Profiling: this appears to have a problem in that if you abort the app from within the IDE you get no profile information for that run. As I’m also having an issue with the app quitting under Linux, this seemed it might be a difficulty, however profiling alters the timings enough that the app quits OK. The profile data appears to show that all the time is spent in my websocket server, but adding some system.DebugLog() shows that this is not the case. This server has the usual work queue, and suspends itself until resumed and then executes items on its work queue, suspends again.

Perhaps thread.suspend() under Linux is just a CPU loop, but that seems unlikely.

strace: this gives the following:

[quote]select(30, [29], [], [29], {tv_sec=0, tv_usec=0}) = 0 (Timeout)
ioctl(29, FIONREAD, [0]) = 0
select(12, [11], [], [11], {tv_sec=0, tv_usec=0}) = 0 (Timeout)
ioctl(11, FIONREAD, [0]) = 0
recvmsg(3, {msg_namelen=0}, 0) = -1 EAGAIN (Resource temporarily unavailable)
[/quote]

with these five lines appearing as blocks ad infinitum.

Try running perf / perf top as that might indicate if those calls are responsible for the high cpu usage.

If they are then you might have to re-implement your functionality without using Suspend.

A quick search on Feedback shows a case from 2014 where Suspend causes high CPU usage on macOS. I wouldn’t be surprised if it is the same issue.
<https://xojo.com/issue/36511>

I guess that Xojo for desktop does a lot of pooling for I/O and event processing while “idle”.

[quote=445718:@Tim Streater]Profiling: this appears to have a problem in that if you abort the app from within the IDE you get no profile information for that run.
[/quote]
You do need to quit cleanly as an abort makes it so the profiler also aborts and so you get no results

[quote=445719:@Kevin Gale]A quick search on Feedback shows a case from 2014 where Suspend causes high CPU usage on macOS. I wouldn’t be surprised if it is the same issue.
<https://xojo.com/issue/36511>[/quote]

I tried the example project from this feedback under macOS and while the thread is suspended, it uses no CPU time. Just tried it under Linux (which I’m running in a VM under VirtualBox) and it uses 100% CPU while the suspend is in operation.

But more bizarrely, I commented out the suspend() and uncommented the sleep(100). No difference!

Yeah, once I thought about it I realised that the profile data will be stored in memory until the profiler quits.

My next port of call.

Why are you using suspend (granted, that is a bug since the purpose of suspend is to not use ANY CPU cycles)? Are you using it to allow for UI responsiveness? Would a thread.Sleep(5) get the job done for you instead?

The thread implements a websocket server for an HTMLViewer to communicate with the rest of the app. It avoids having to use the StatusChanged and TitleChanged events which either no longer work on some platforms or are limited in how much data they can pass.

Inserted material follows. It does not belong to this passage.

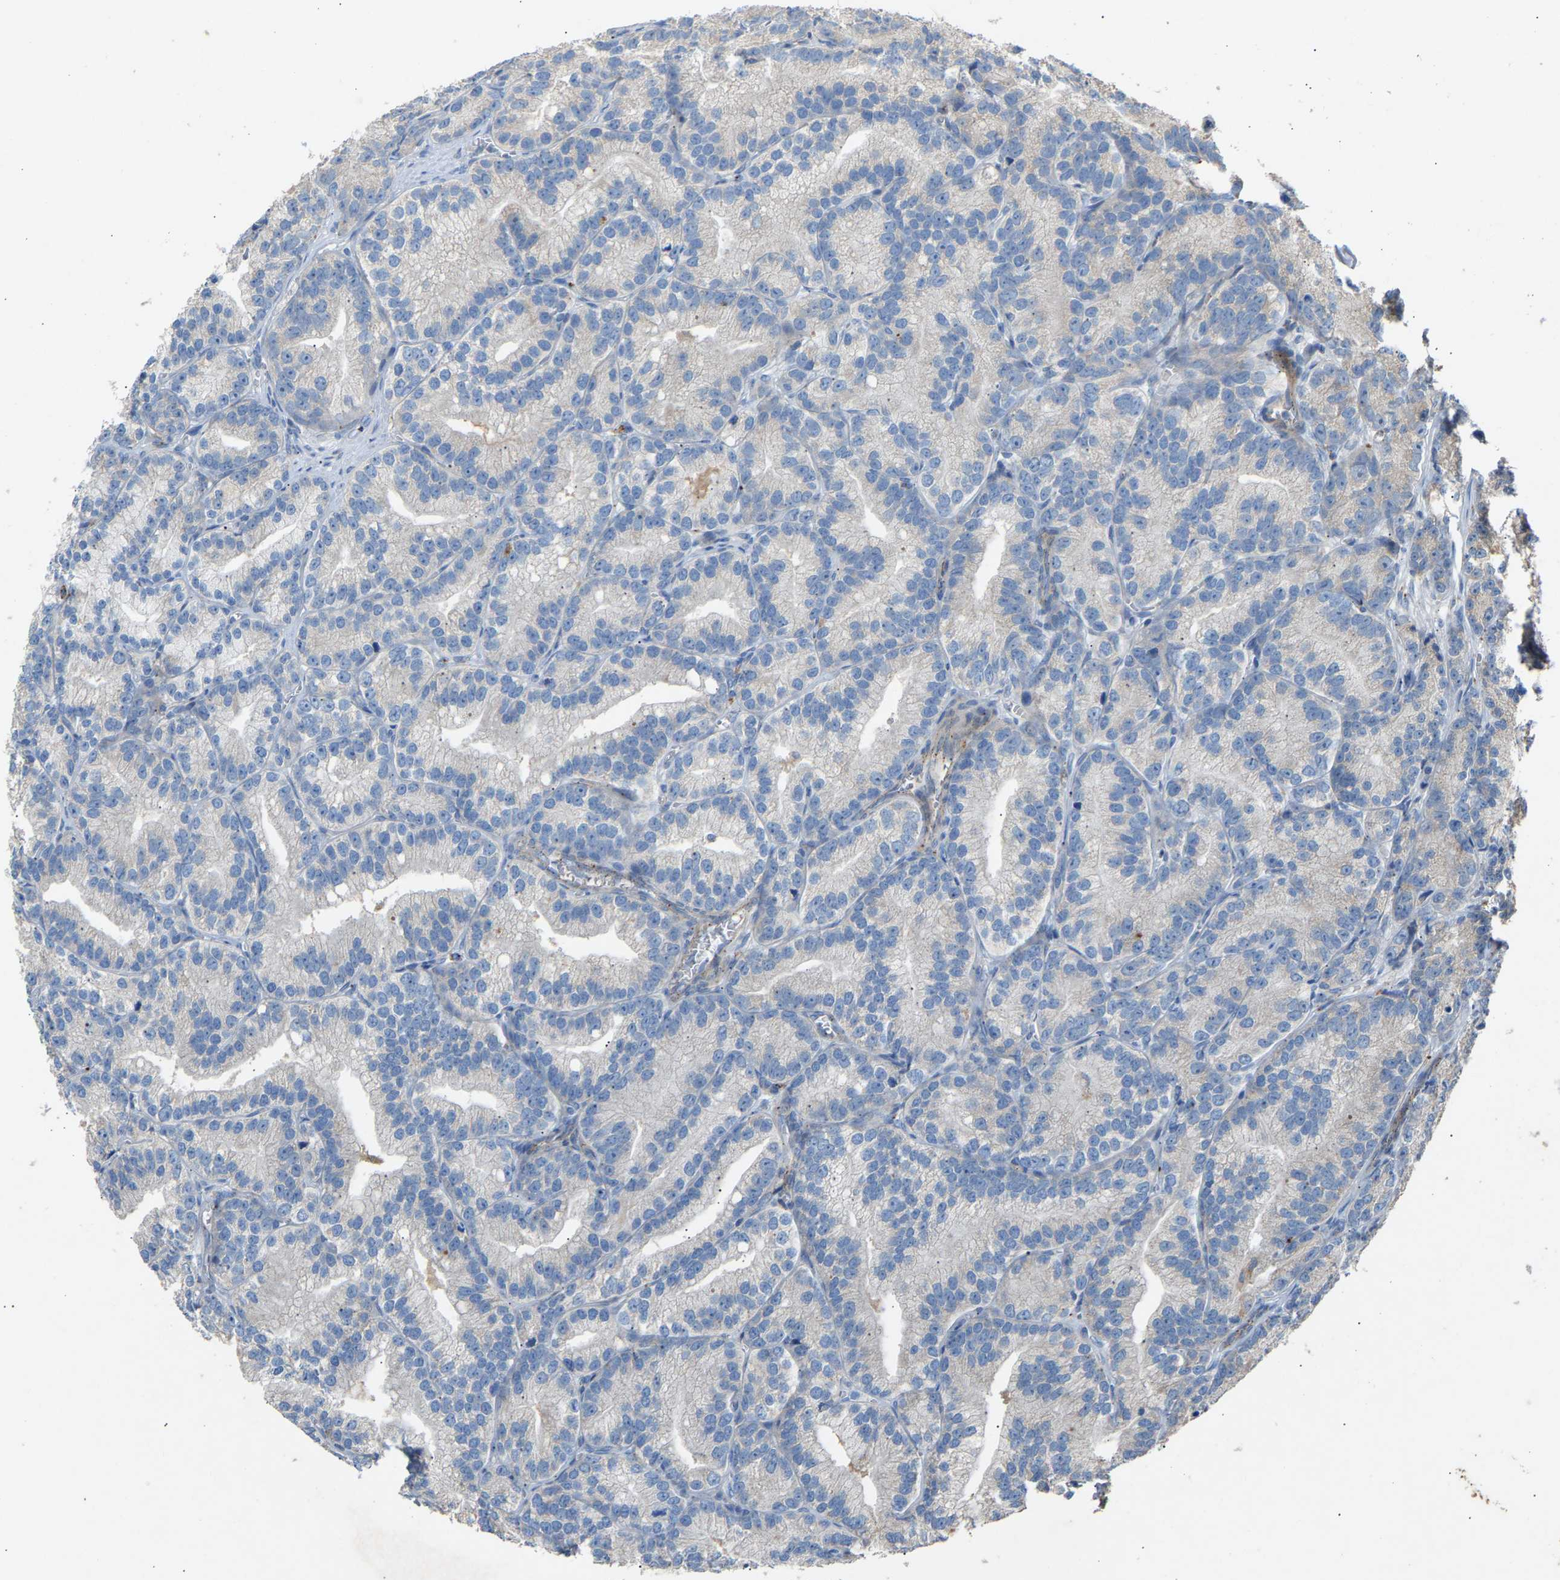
{"staining": {"intensity": "negative", "quantity": "none", "location": "none"}, "tissue": "prostate cancer", "cell_type": "Tumor cells", "image_type": "cancer", "snomed": [{"axis": "morphology", "description": "Adenocarcinoma, Low grade"}, {"axis": "topography", "description": "Prostate"}], "caption": "Immunohistochemistry of human prostate cancer (low-grade adenocarcinoma) displays no positivity in tumor cells.", "gene": "RGP1", "patient": {"sex": "male", "age": 89}}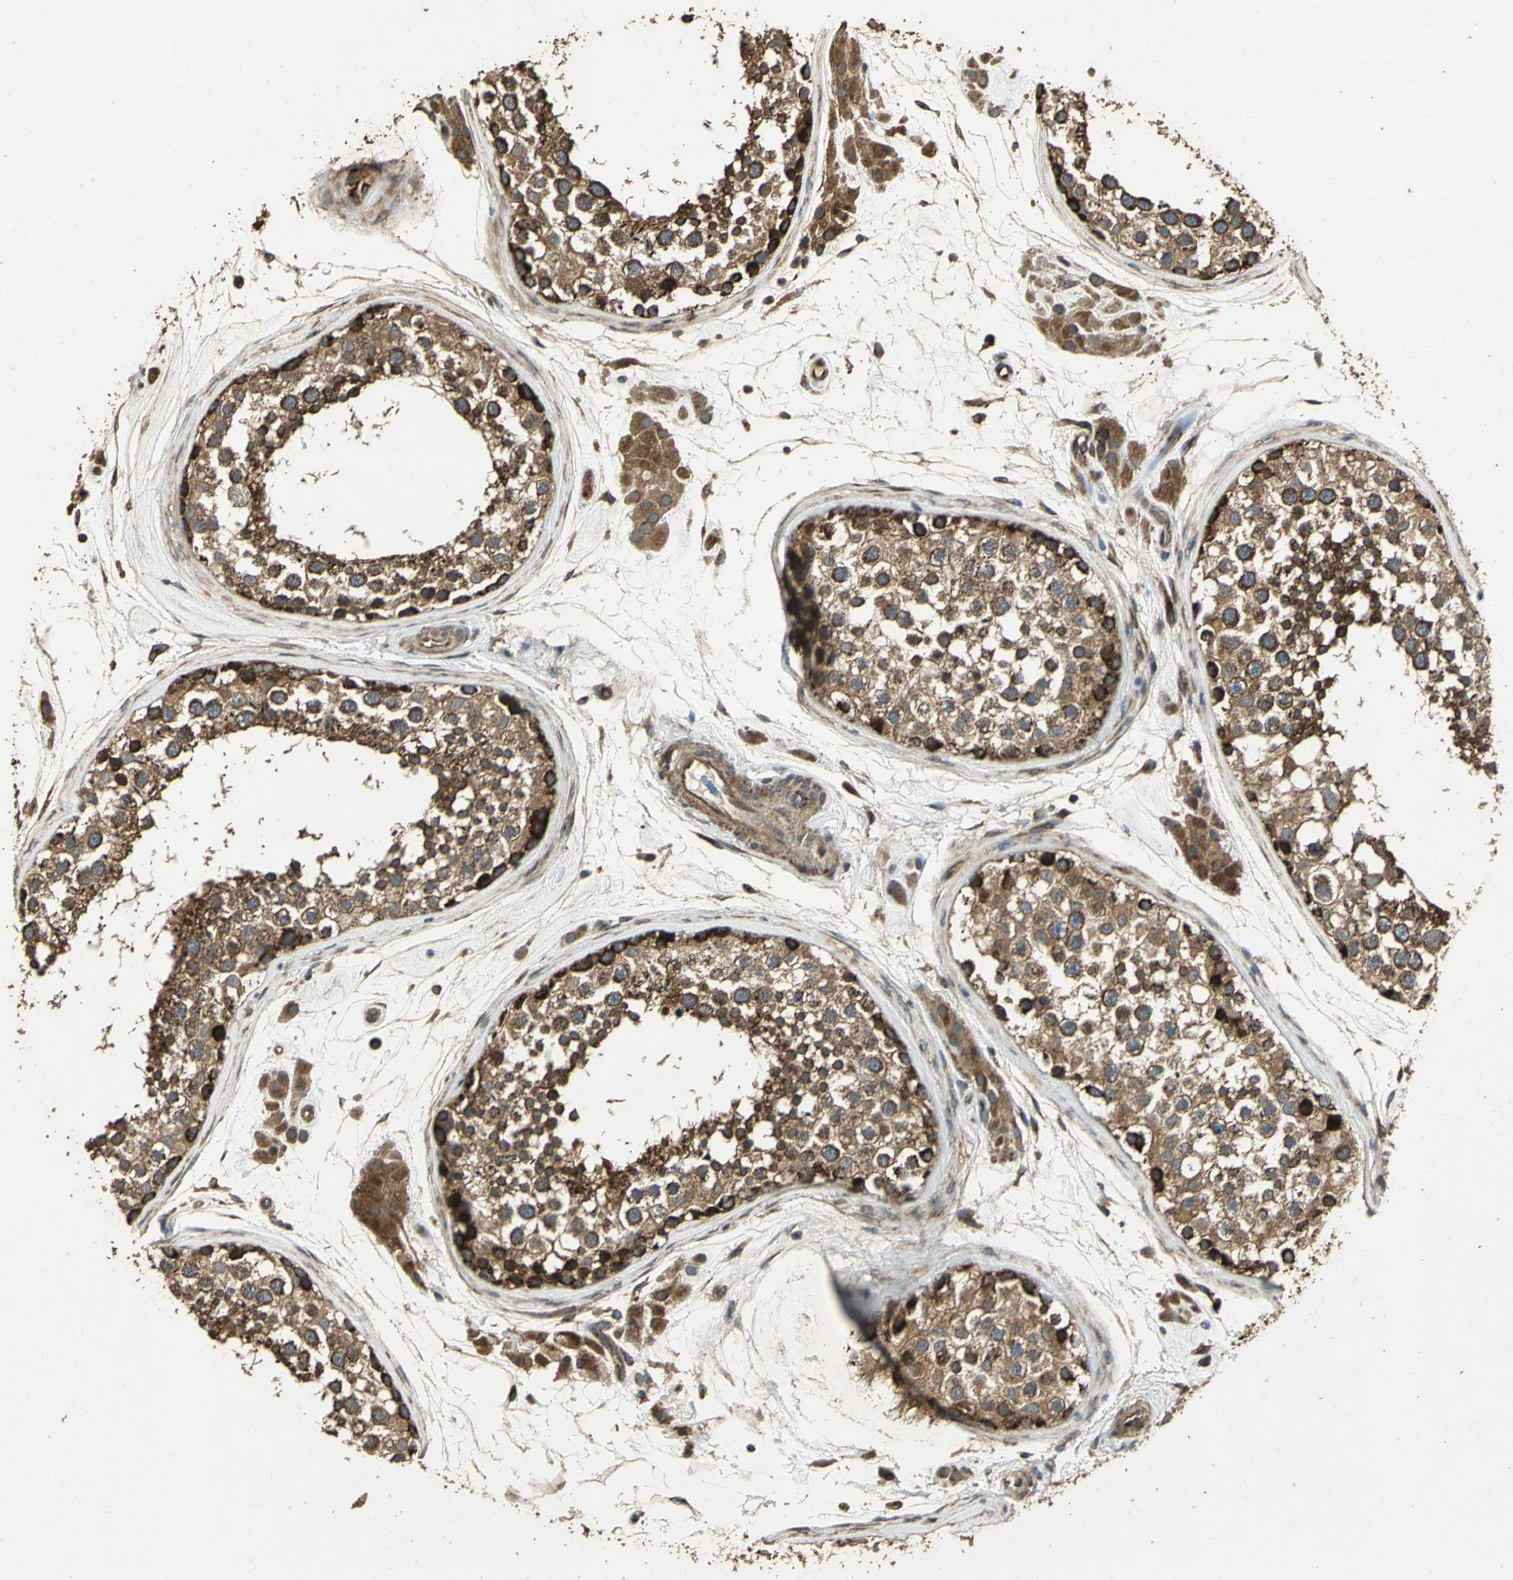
{"staining": {"intensity": "strong", "quantity": ">75%", "location": "cytoplasmic/membranous"}, "tissue": "testis", "cell_type": "Cells in seminiferous ducts", "image_type": "normal", "snomed": [{"axis": "morphology", "description": "Normal tissue, NOS"}, {"axis": "topography", "description": "Testis"}], "caption": "Unremarkable testis demonstrates strong cytoplasmic/membranous staining in approximately >75% of cells in seminiferous ducts, visualized by immunohistochemistry. The protein of interest is stained brown, and the nuclei are stained in blue (DAB IHC with brightfield microscopy, high magnification).", "gene": "KANK1", "patient": {"sex": "male", "age": 46}}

If the server has no work items then it has nothing to do, so thread.suspend() seemed the obvious choice. I suppose thread.sleep(1000, true) would also work with a low overhead, but on Linux that seems also to consume CPU. I shall play with that a bit more, and if a minimal example still consumes cycles then I can submit it as a bug.

You know Zoom got in trouble just recently for this exact same thing?